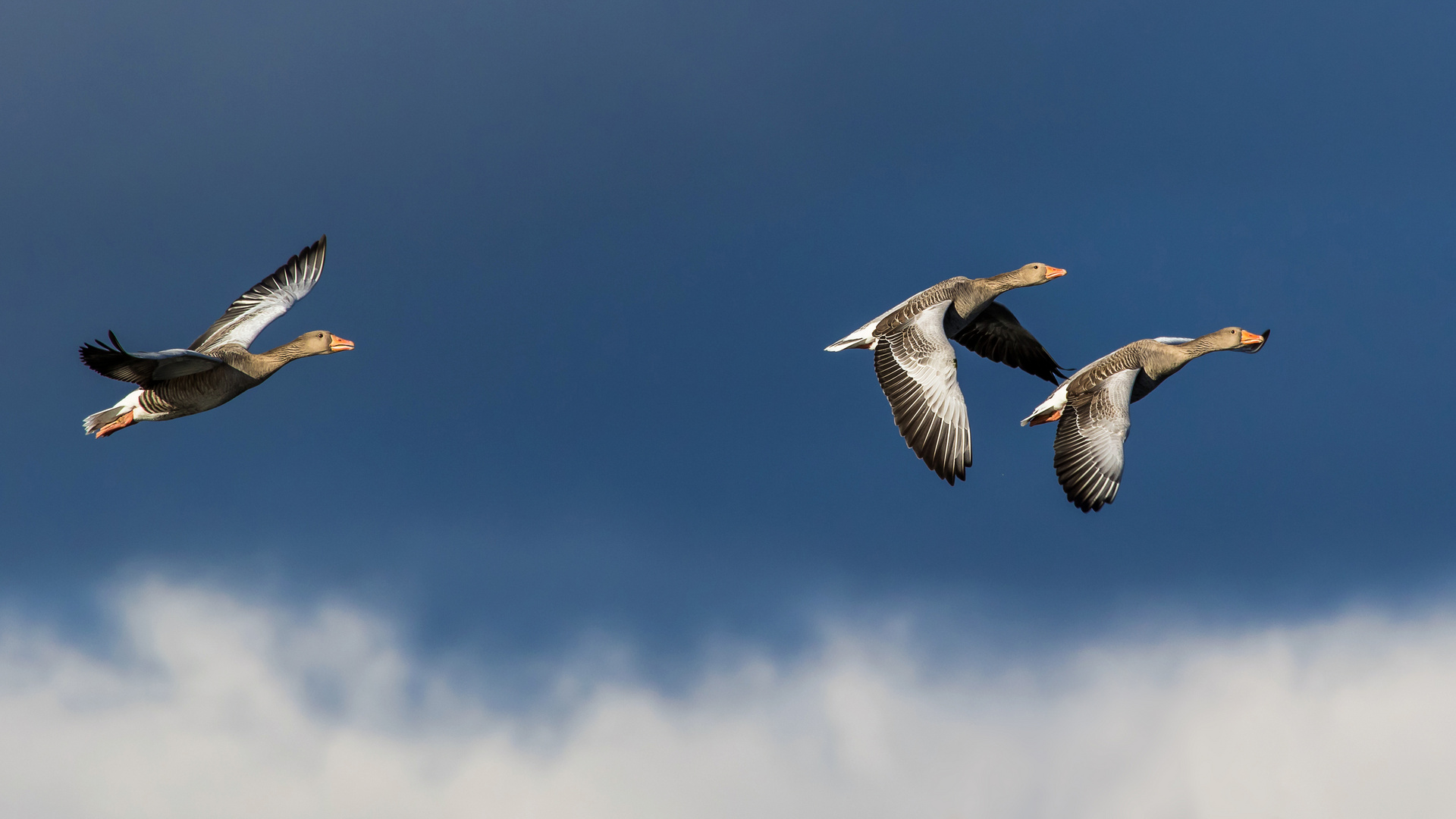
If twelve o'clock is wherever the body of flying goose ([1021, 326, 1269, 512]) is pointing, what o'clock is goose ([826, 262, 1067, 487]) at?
The goose is roughly at 5 o'clock from the flying goose.

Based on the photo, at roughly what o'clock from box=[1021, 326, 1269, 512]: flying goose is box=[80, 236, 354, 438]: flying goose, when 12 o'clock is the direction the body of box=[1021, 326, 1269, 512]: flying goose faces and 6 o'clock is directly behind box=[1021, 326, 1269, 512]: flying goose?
box=[80, 236, 354, 438]: flying goose is roughly at 5 o'clock from box=[1021, 326, 1269, 512]: flying goose.

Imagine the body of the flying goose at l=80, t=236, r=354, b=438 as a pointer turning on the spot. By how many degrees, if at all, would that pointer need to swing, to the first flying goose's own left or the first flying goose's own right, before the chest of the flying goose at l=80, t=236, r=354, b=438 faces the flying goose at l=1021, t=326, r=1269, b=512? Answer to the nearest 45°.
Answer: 0° — it already faces it

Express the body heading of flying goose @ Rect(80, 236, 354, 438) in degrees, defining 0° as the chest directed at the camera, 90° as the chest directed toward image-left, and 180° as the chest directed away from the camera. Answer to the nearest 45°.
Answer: approximately 270°

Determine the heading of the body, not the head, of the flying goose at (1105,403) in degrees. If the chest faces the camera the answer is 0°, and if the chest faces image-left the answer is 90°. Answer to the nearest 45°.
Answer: approximately 270°

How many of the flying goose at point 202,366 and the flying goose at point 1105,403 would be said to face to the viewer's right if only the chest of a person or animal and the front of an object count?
2
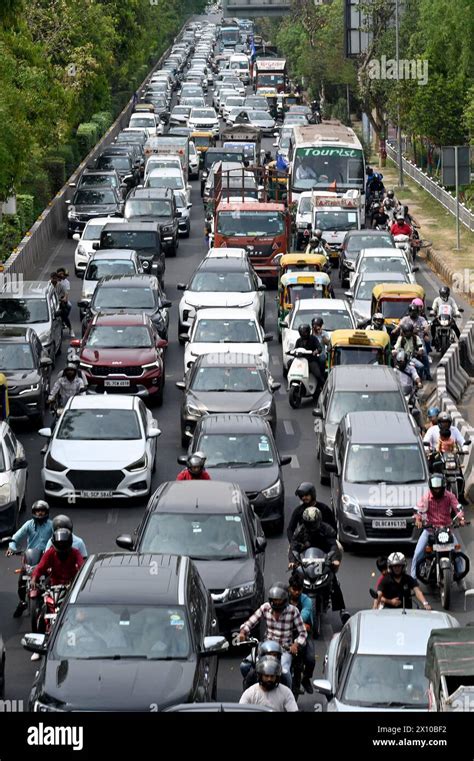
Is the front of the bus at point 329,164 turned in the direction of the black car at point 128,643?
yes

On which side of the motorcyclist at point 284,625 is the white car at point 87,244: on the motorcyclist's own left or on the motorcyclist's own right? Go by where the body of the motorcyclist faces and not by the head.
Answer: on the motorcyclist's own right

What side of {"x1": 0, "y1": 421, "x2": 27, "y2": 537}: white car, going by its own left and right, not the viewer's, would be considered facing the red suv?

= = = =

Obiettivo dell'esercizio
Trasforma per favore le righe qui sopra in un elenco JSON di stringhe, una stringa per ciascuna riga. Tralascia le righe vuote e lascia fuori dalla risposta le immagini.

Risposta all'esercizio
[
  "If twelve o'clock is wherever the body of flying goose ([1021, 326, 1269, 512]) is pointing, what o'clock is goose ([826, 262, 1067, 487]) at?",
  "The goose is roughly at 5 o'clock from the flying goose.",
  "Based on the photo, at roughly what o'clock from box=[1021, 326, 1269, 512]: flying goose is box=[80, 236, 354, 438]: flying goose, when 12 o'clock is the direction the body of box=[1021, 326, 1269, 512]: flying goose faces and 6 o'clock is directly behind box=[1021, 326, 1269, 512]: flying goose?",
  "box=[80, 236, 354, 438]: flying goose is roughly at 5 o'clock from box=[1021, 326, 1269, 512]: flying goose.",
  "Imagine the body of the flying goose at l=80, t=236, r=354, b=438 as a pointer turning on the spot. By how many degrees, if at all, would that pointer need to swing, to the first flying goose's own left or the first flying goose's own right, before the chest of the flying goose at l=80, t=236, r=354, b=438 faces the flying goose at l=1021, t=326, r=1269, b=512? Answer to the nearest 45°.",
  "Answer: 0° — it already faces it",
  "Express the body heading of flying goose @ Rect(80, 236, 354, 438) in degrees, defining 0° as the chest directed at the camera, 90° as the chest directed toward image-left, and 180° as the chest directed away from the camera. Answer to the nearest 45°.",
  "Answer: approximately 270°",
  "Determine the heading of the body, not the head, of the flying goose at (1105,403) in degrees. If the chest faces the camera the answer is 0°, and if the chest faces image-left the answer is 90°. Answer to the nearest 45°.",
  "Answer: approximately 270°",
  "How many of the flying goose at point 202,366 and the flying goose at point 1105,403 would be said to face to the viewer's right if only the chest of a person or animal and the front of an object count?",
  "2",
  "Is the front of the bus at point 329,164 turned in the direction of the black car at point 128,643?",
  "yes",
  "On which side of the motorcyclist at point 284,625 is the white car at point 87,244: on the motorcyclist's own left or on the motorcyclist's own right? Go by where the body of the motorcyclist faces and not by the head.",
  "Answer: on the motorcyclist's own right",
  "What side of {\"x1\": 0, \"y1\": 421, \"x2\": 27, \"y2\": 537}: white car, going by its own left and right, not the viewer's, would be considered facing the red suv?"
]